# Required action
Once the pictures are set aside, transcribe each line of the listing exactly.

# Records shown
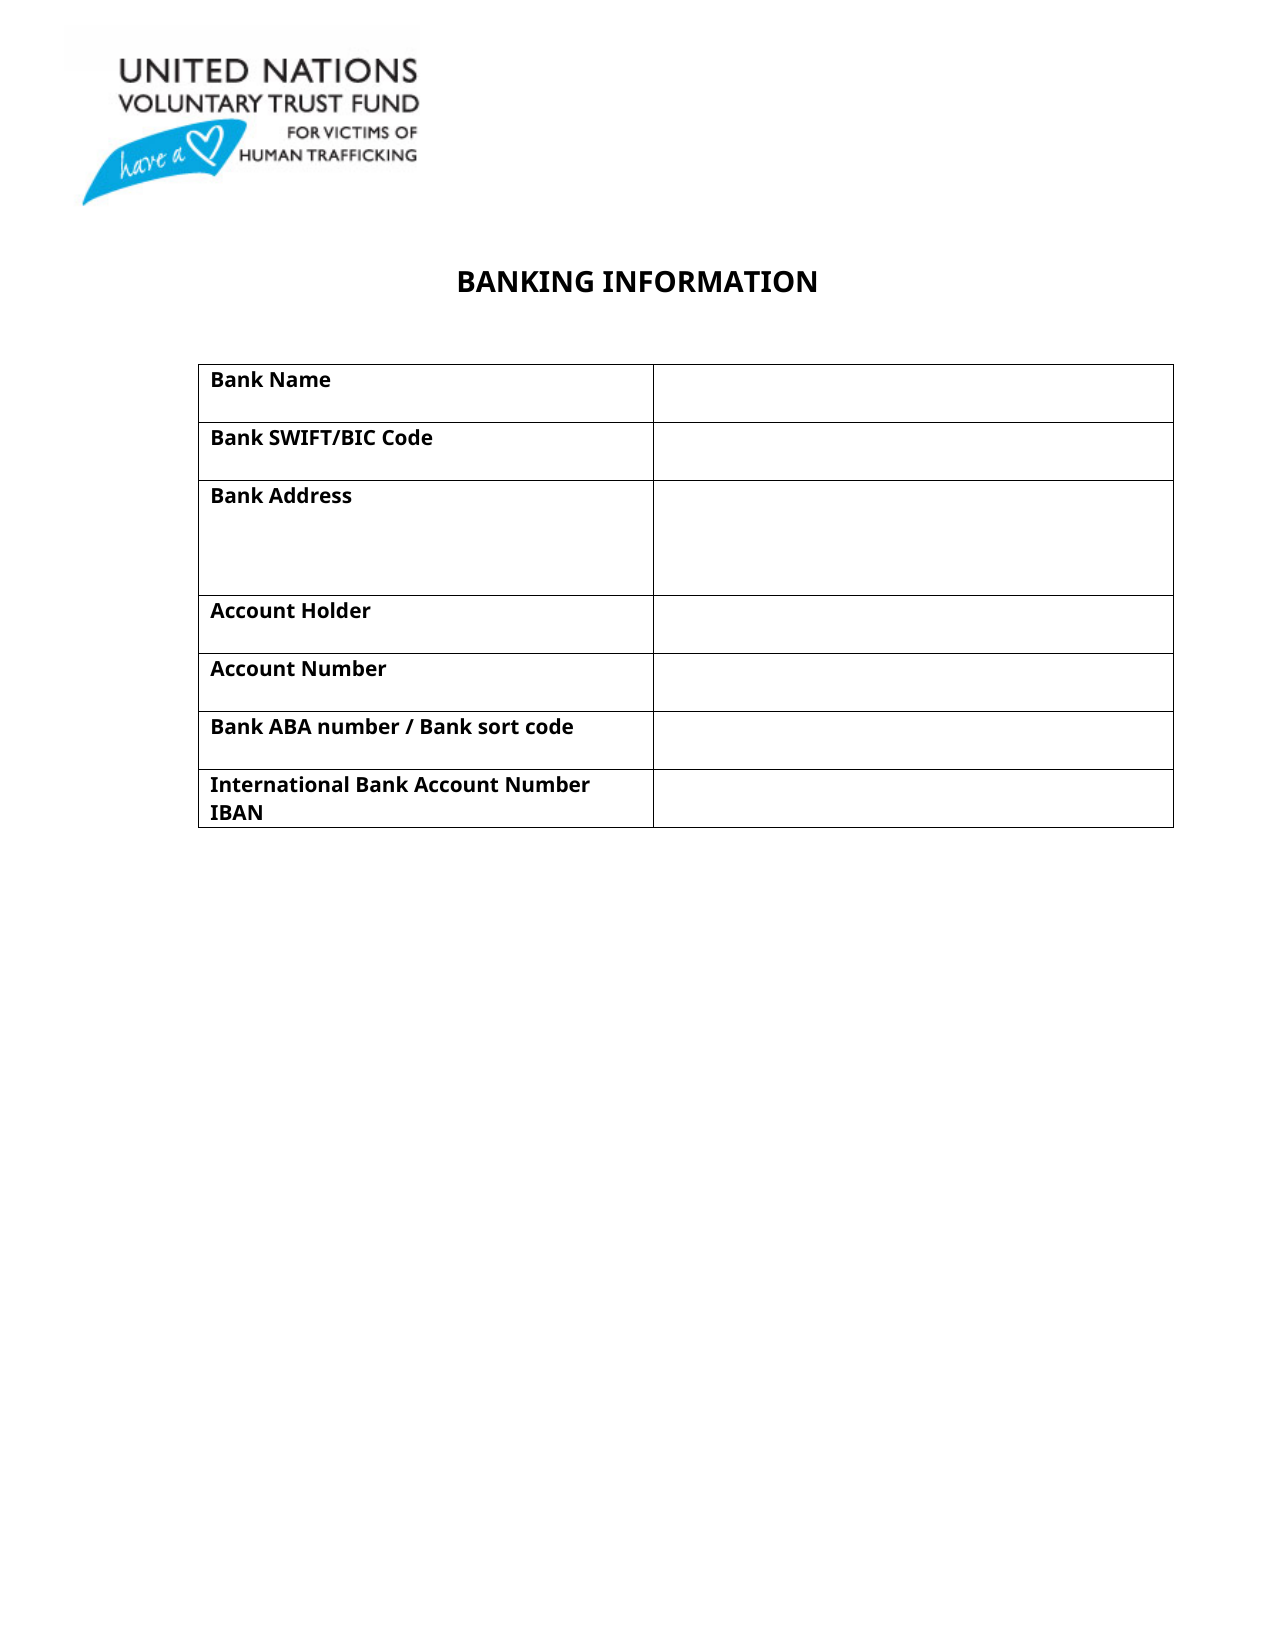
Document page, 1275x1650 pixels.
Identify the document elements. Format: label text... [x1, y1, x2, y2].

table_cell Account Holder [199, 596, 653, 653]
subtitle BANKING INFORMATION [187, 261, 1088, 301]
table_cell [654, 712, 1173, 769]
table_cell [654, 423, 1173, 480]
table_cell Bank ABA number / Bank sort code [199, 712, 653, 769]
picture [63, 25, 420, 223]
table_header [654, 365, 1173, 422]
table_cell International Bank Account Number IBAN [199, 770, 653, 827]
table_cell [654, 654, 1173, 711]
table_cell [654, 770, 1173, 827]
table_cell [654, 481, 1173, 595]
table_cell Bank Address [199, 481, 653, 595]
table_cell Bank SWIFT/BIC Code [199, 423, 653, 480]
table_header Bank Name [199, 365, 653, 422]
table_cell Account Number [199, 654, 653, 711]
table_cell [654, 596, 1173, 653]
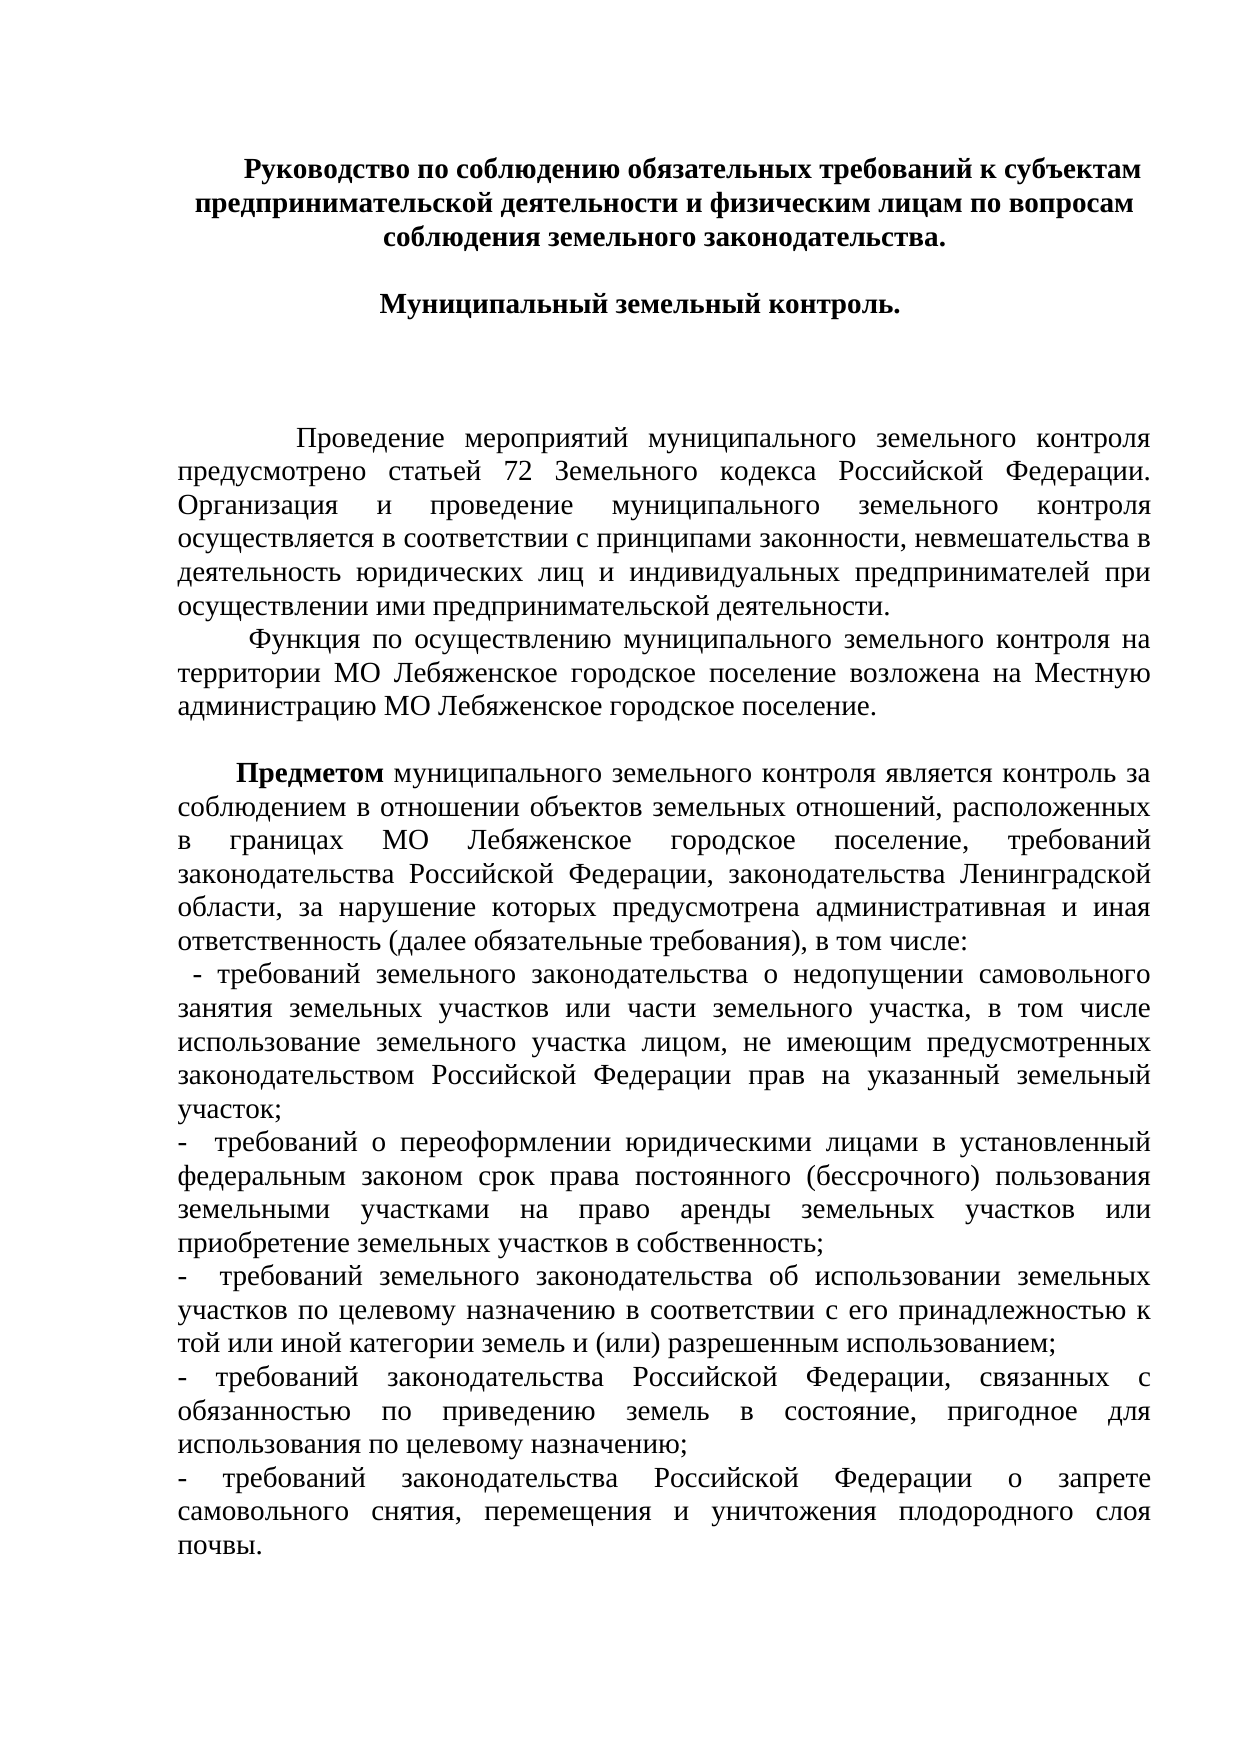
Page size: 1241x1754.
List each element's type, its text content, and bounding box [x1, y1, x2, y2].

# Exercise output
Document page, 1275x1650 pixels.
Identify the document elements. Format: label text... [x1, y1, x2, y2].

table_cell Account Holder [199, 596, 653, 653]
subtitle BANKING INFORMATION [187, 261, 1088, 301]
table_cell [654, 712, 1173, 769]
table_cell [654, 423, 1173, 480]
table_cell Bank ABA number / Bank sort code [199, 712, 653, 769]
picture [63, 25, 420, 223]
table_header [654, 365, 1173, 422]
table_cell International Bank Account Number IBAN [199, 770, 653, 827]
table_cell [654, 654, 1173, 711]
table_cell [654, 770, 1173, 827]
table_cell [654, 481, 1173, 595]
table_cell Bank Address [199, 481, 653, 595]
table_cell Bank SWIFT/BIC Code [199, 423, 653, 480]
table_header Bank Name [199, 365, 653, 422]
table_cell Account Number [199, 654, 653, 711]
table_cell [654, 596, 1173, 653]
Page size: 1241x1754.
List each element's type, its text content, and bounding box [x1, y1, x2, y2].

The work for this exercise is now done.